Some might say he's Usain Bolt on skis. Not surprisingly, though, when Errol Kerr tells people he's a member of the Jamaican Winter Olympic team, most pull out the bobsled one-liners.
"When people hear of a Jamaican skier, they expect dreads hanging out the back of my helmet and a smoke stream following me down the mountain," Kerr said.
This is no joke, though.
Less than two years since Bolt brought world records and world renown to the island nation with his sprinting, Jamaica's latest winter star is hoping to put his country on the map in the new Olympic sport of skicross.
"It's more than just a country," Kerr said. "It's in my blood, in my DNA."
The official list of athletes who will be competing in skicross will be announced by the International Ski Federation in January. Kerr would qualify for the Vancouver Game according to the federation's current rankings.

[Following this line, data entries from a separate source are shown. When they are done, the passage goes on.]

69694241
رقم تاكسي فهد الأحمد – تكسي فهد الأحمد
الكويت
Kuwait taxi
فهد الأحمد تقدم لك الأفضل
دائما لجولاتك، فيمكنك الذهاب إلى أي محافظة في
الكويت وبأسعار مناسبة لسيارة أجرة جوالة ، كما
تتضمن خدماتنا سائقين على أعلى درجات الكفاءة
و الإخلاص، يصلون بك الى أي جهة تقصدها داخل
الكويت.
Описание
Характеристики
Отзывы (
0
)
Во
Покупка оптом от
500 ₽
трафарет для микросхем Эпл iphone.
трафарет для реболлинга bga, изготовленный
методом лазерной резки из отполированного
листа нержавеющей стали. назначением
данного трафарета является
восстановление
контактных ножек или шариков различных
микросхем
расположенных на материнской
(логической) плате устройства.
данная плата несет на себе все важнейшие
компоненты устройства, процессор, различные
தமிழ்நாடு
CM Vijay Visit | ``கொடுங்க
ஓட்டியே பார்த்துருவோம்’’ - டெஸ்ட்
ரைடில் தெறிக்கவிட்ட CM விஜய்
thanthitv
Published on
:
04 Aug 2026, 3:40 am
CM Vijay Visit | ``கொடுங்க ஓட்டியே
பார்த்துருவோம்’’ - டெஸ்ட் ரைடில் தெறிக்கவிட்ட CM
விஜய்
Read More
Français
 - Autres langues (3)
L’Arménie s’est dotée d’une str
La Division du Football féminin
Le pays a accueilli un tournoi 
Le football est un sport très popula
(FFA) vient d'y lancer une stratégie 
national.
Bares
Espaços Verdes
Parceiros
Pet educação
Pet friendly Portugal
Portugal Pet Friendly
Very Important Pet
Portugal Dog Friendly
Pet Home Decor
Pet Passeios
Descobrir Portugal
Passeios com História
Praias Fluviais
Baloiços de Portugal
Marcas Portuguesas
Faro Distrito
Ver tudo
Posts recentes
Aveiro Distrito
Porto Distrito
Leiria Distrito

Born to an American mother and a Jamaican father, Kerr grew up a dual citizen between Lake Tahoe in California, where he moved with his mother as a child, from Westmoreland, Jamaica's westernmost parish.
Inspired by cool runnings
He has felt most at home on the slopes since he was a kid watching a ski race on TV. He rolls with the jokes, most of which inevitably draw comparisons to the Jamaica bobsled team, a fan favourite in the 1988 Winter Olympic Games in Calgary that inspired the comedy movie Cool Runnings.
In fact, one of Kerr's sponsors is a beverage company called Cool Runnings.
"There's no running away from it," Kerr said of the bobsled team. "I embrace it. They laid the groundwork."
But while the bobsled team was initially a novelty, Kerr enters the Vancouver Olympics - his first - as a serious contender.
The hybrid style of skicross draws on Kerr's extensive background in Alpine skiing. It also makes good use of the rougher edge he picked up in motocross and BMX, and the 200-plus pounds (90-plus kilograms) he has to throw around, said American Jonny Moseley, an Olympic gold medallist who will be a TV commentator for the freestyle events - moguls, aerials and skicross - in Vancouver.
"Errol's got a good shot at the Olympics," Moseley said. "He's cut out for the sport."
Mother's support
His mother, Catherine Kerr, once a ski racer herself, stands behind the practice gate, counting down: "Racers ready ... attention ..." She lets the gate fly. Errol Kerr springs out, strides. He plants his poles once and crouches for the first tabletop jump, staying tight and close to the ground. Another stride, another jump. Then he circles back and goes through it all again ... and again ... and again, shaving off the precious fractions of a second that could land him ahead of the pack in Vancouver.
Errol Kerr's late father never strapped on a pair of skis, Errol's mother said. It would have moved him to see how far his son has come and to know that he is competing for the island, she said. Kerr said part of his dream was always to race for his father's country - under the black, green and yellow flag of Jamaica.
"To be able to see Errol grab a hold of that and say let's take it a step further, put Jamaica on the map of skiing, it's beautiful," she said. "He would just be so proud."